• Assignment:
Please reproduce the part of the material that opens with its first line and closes with the line containing "ADAUGĂ ÎN COŞ", including that line, copying each line unchanged and omitting the pictures.

*** Task inputs

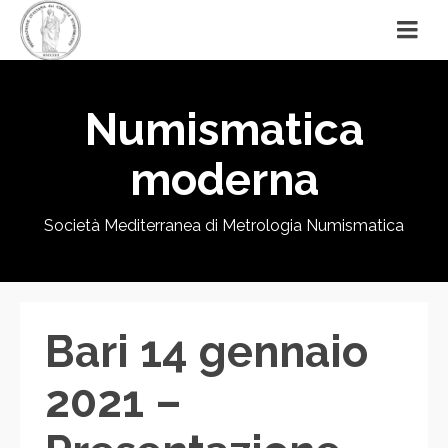
Numismatica
moderna
Società Mediterranea di Metrologia Numismatica
Bari 14 gennaio
2021 –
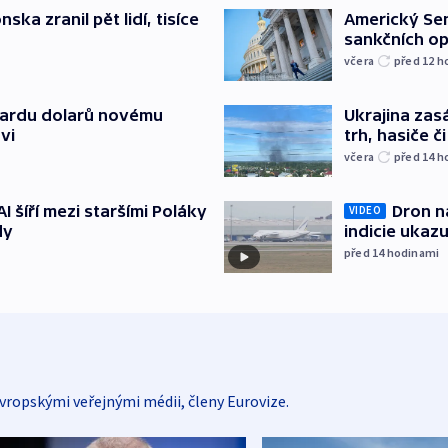
ska zranil pět lidí, tisíce
Americký Sen
sankčních op
včera
před 12
h
liardu dolarů novému
Ukrajina zasá
vi
trh, hasiče č
včera
před 14
h
AI šíří mezi staršími Poláky
Dron na
VIDEO
dy
indicie ukazu
před 14
hodinami
vropskými veřejnými médii, členy Eurovize.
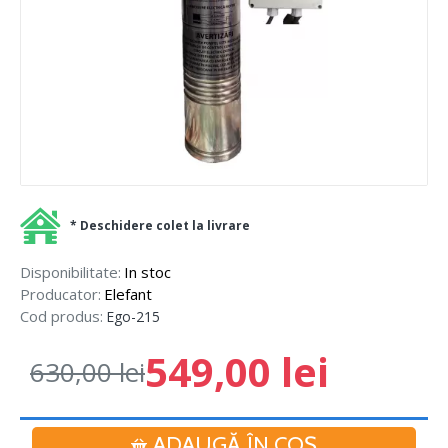
* Deschidere colet la livrare
Disponibilitate:
In stoc
Producator:
Elefant
Cod produs:
Ego-215
549,00 lei
630,00 lei
ADAUGĂ ÎN COŞ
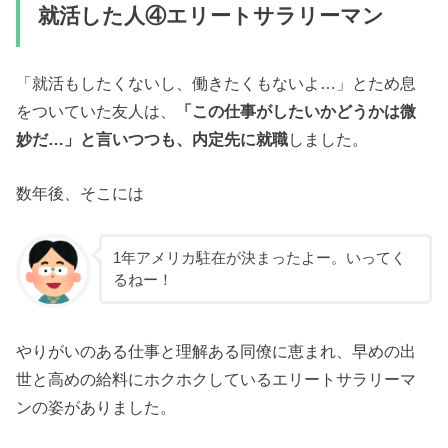
就活した人④エリートサラリーマン
「就活もしたくないし、働きたくもないよ…」とため息
をついていた友人は、
「この仕事がしたいかどうかは微
妙だ…」と言いつつも、内定先に就職
しました。
数年後、そこには
1年アメリカ駐在が決まったよー。いってく
るねー！
やりがいのある仕事と理解ある同僚に恵まれ、早めの出
世と高めの給料にホクホクしているエリートサラリーマ
ンの姿がありました。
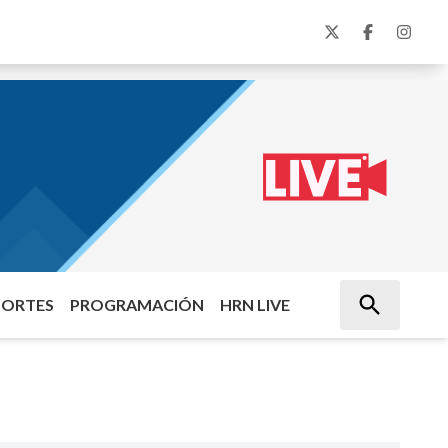
PORTES
PROGRAMACIÓN
HRN LIVE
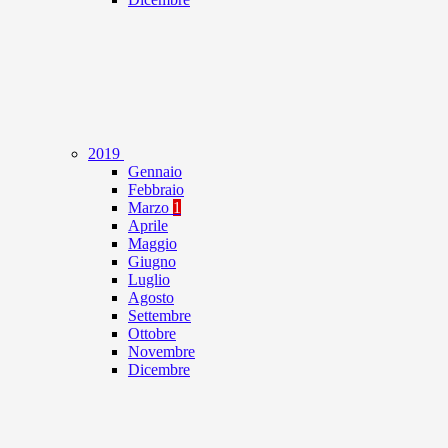
2019
Gennaio
Febbraio
Marzo
1
Aprile
Maggio
Giugno
Luglio
Agosto
Settembre
Ottobre
Novembre
Dicembre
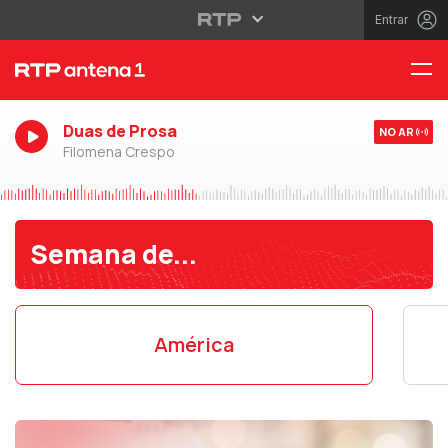
Entrar
Duas de Prosa
NO AR
Filomena Crespo
Semana de...
América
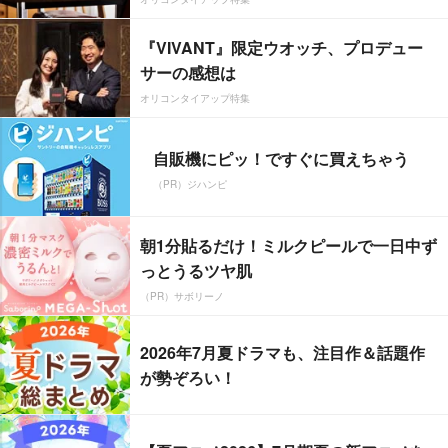
『VIVANT』限定ウオッチ、プロデュー
サーの感想は
オリコンタイアップ特集
自販機にピッ！ですぐに買えちゃう
（PR）ジハンピ
朝1分貼るだけ！ミルクピールで一日中ず
っとうるツヤ肌
（PR）サボリーノ
2026年7月夏ドラマも、注目作＆話題作
が勢ぞろい！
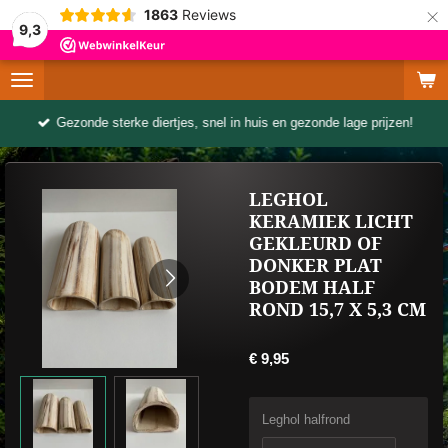
×
1863
Reviews
9,3
Gezonde sterke diertjes, snel in huis en gezonde lage prijzen!
LEGHOL
KERAMIEK LICHT
GEKLEURD OF
DONKER PLAT
BODEM HALF
ROND 15,7 X 5,3 CM
€ 9,95
Leghol halfrond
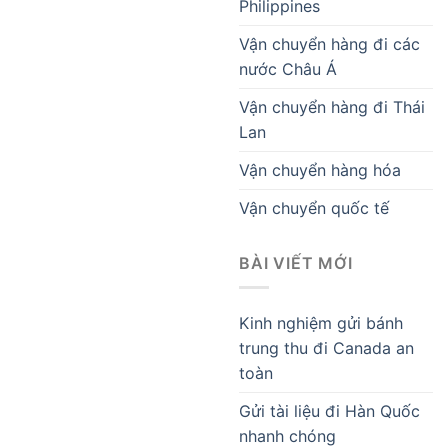
Philippines
Vận chuyển hàng đi các
nước Châu Á
Vận chuyển hàng đi Thái
Lan
Vận chuyển hàng hóa
Vận chuyển quốc tế
BÀI VIẾT MỚI
Kinh nghiệm gửi bánh
trung thu đi Canada an
toàn
Gửi tài liệu đi Hàn Quốc
nhanh chóng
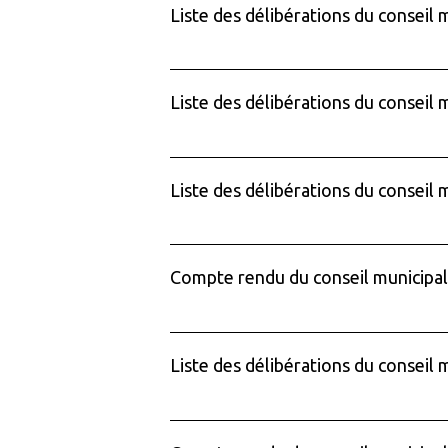
Liste des délibérations du conseil m
Liste des délibérations du conseil 
Liste des délibérations du conseil 
Compte rendu du conseil municipa
Liste des délibérations du conseil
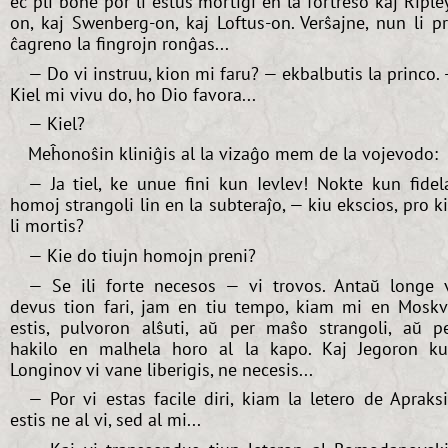
eĉ pli bone por li estus mortigi en la fortreso kaj Riple
on, kaj Swenberg-on, kaj Loftus-on. Verŝajne, nun li p
ĉagreno la fingrojn ronĝas...
— Do vi instruu, kion mi faru? — ekbalbutis la princo.
Kiel mi vivu do, ho Dio favora...
— Kiel?
Meĥonoŝin kliniĝis al la vizaĝo mem de la vojevodo:
— Ja tiel, ke unue fini kun Ievlev! Nokte kun fidel
homoj strangoli lin en la subteraĵo, — kiu ekscios, pro k
li mortis?
— Kie do tiujn homojn preni?
— Se ili forte necesos — vi trovos. Antaŭ longe 
devus tion fari, jam en tiu tempo, kiam mi en Mosk
estis, pulvoron alŝuti, aŭ per maŝo strangoli, aŭ p
hakilo en malhela horo al la kapo. Kaj Jegoron k
Longinov vi vane liberigis, ne necesis...
— Por vi estas facile diri, kiam la letero de Apraks
estis ne al vi, sed al mi...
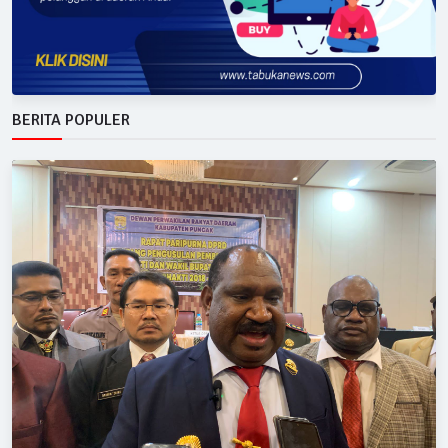
BERITA POPULER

******

• Result of the task:
Numismatica
moderna
Società Mediterranea di Metrologia Numismatica
Bari 14 gennaio
2021 –
ska zranil pět lidí, tisíce
Americký Sen
sankčních op
včera
před 12
h
liardu dolarů novému
Ukrajina zasá
vi
trh, hasiče č
včera
před 14
h
AI šíří mezi staršími Poláky
Dron na
VIDEO
dy
indicie ukazu
před 14
hodinami
vropskými veřejnými médii, členy Eurovize.
* Deschidere colet la livrare
Disponibilitate:
In stoc
Producator:
Elefant
Cod produs:
Ego-215
549,00 lei
630,00 lei
ADAUGĂ ÎN COŞ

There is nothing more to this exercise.